Tarefa árdua e delicada, tanto na forma
como no fundo. Poderia fazer minhas as palavras do grande cantor Jacques Brell : “Dêem-me dez páginas e explicar-lhe-ei como
vejo a infância. Mas como a canção só dura três minutos, as dez páginas terão
de reduzir-se a um verso”. Desde já previno que hoje serão apenas breves
apontamentos de pesquisa, como que um prefácio para um ulterior desenvolvimento,
dirigido aos interessados em algo mais que não seja o
orçamento da pandemia ou a pandemia do orçamento.
Pois bem: Do percurso de quinhentos
anos da poesia madeirense mapeados na prestigiosa MUSA
INSULAR,, de Luís Marino e análise
dos nossos poetas da contemporaneidade
ilhoa, recolhem-se curiosas sínteses, literalmente coincidentes com os
diferentes regimes sócio-políticos e culturais das várias épocas analisadas. Não
será estranha a qualquer observador minimamente atento a seguinte conclusão: em
sistemas fechados, ditatoriais, o ”Canto Livre” – Canção Política ou de Intervenção – conquanto mais necessário,
encontra-se algemado pela “censura” da época, pela repressão tanto mais violenta
quanto mais férreo o regime. Daí, os passos seguintes: clandestinidade, prisão
ou silêncio sepulcral. A todas estas condicionantes, acresce a escassez do
território que, em proporção directamente inversa, superabunda em opulência de
policiamento omnipresente e controlador. É o caso das ilhas, terro agreste onde
o canto do poeta afoga-se no litoral mais fundo das periferias circundantes.
Disse-o, com muita frontalidade e realismo, Medina de Gouveia (pseudónimo), um
poeta menor, em “Falésias da Utopia”:
Ilha
Porção
de desejo e luta
Rodeada
de trabalho e suor
Por
todos os lados
Ilha
Pequena
ditadura de poder
Rodeada
de autoritarismo e isolamento
Por
todos os lados
Poeta
menor, disse eu. E esclareço a designação. Do cotejo de dezenas de volumes dos
nossos vates de ontem e de hoje, verificam-se dois comportamentos visceralmente
opostos: de um lado, a procura incessante de um estendal ao sol da fama e/ou do
perfeccionismo oficial ou oficiante, se possível ao abrigo do reino. Estes saem
da exiguidade das ilhas. De entre estes, há uns que proliferam apoteoticamente
e outros que, quais personas non gratas, raro
ou nunca voltam. O segundo grupo é o
chamado ‘poetas menores’ que, mais
preocupados com a essência do que com a acidência, prestigiam menos a forma e
mais o fundo da inspiração.

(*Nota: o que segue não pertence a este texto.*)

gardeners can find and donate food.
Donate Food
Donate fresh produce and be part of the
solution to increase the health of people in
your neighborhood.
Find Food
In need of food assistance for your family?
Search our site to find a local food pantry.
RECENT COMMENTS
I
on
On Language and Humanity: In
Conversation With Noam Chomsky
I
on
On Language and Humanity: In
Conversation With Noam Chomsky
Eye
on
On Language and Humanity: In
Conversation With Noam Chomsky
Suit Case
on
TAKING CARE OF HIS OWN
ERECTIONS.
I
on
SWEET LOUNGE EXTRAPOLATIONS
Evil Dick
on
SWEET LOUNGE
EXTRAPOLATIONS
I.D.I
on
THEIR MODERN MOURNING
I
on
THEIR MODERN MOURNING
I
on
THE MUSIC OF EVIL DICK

Quando qualifico de menoridade esta franja de
cultores do “Canto Livre”, quero dizer que esses atingem a maioridade cívica e
poética (porque a poesia é vida e o poeta é o que vai à frente) e formam a
plêiade de construtores da sanidade holística de um povo.
É aqui, neste trono da poesia, feita
corpo e alma da sua ilha, que situo o eminente – e criminosamente esmagado pelo tribunal da Santa Inquisição - Francisco Álvares de Nóbrega, o “Nosso Camões”

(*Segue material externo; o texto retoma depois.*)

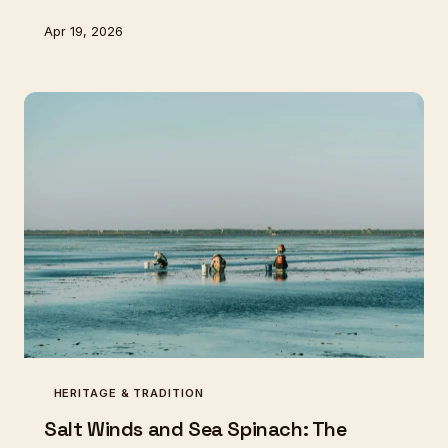
are working to bring both the fish and the knowledge
Apr 19, 2026
back to our shores.
HERITAGE & TRADITION
Salt Winds and Sea Spinach: The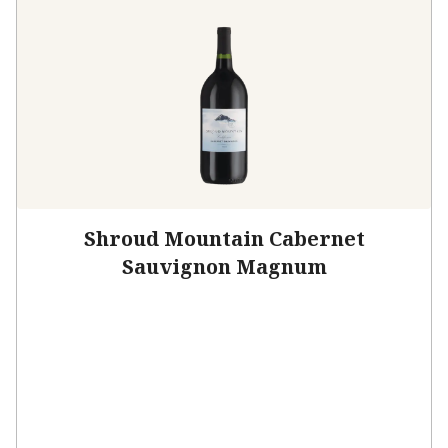
Shroud Mountain Cabernet
Sauvignon Magnum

ou “Camões Pequeno”, quando, há mais de
duzentos anos, teve a coragem de denunciar o regime corrupto que dominava a
Ilha:
Terreno estéril, árido, e mirrado,
Dos
mais terrenos, por meu mal desdouro
Tu
convertes em peste a chuva de ouro
Que
entorna sobre ti Jove Sagrado
………….
Tu,
podendo das graças ser tesouro
És
só de espinhos ásperos juncado.
…………
O
grande Deus que em ti se adora é Pluto (o
dinheiro)
……….
Pagou
caro a sua frontalidade, ele que noutros sonetos exaltou a beleza da ilha, “Flor
do Oceano”! Mas novos ventos sopraram em
Portugal e na Madeira. Foi ele também um dos precursores da decisiva Monarquia
Constitucional, fruto do movimento
revolucionário de 1820.
Afinal,
nem completei o prefácio do “Canto Livre”
no arquipélago. Teremos tempo de abrir este documentário deveras
elucidativo da nossa história sócio-cultural.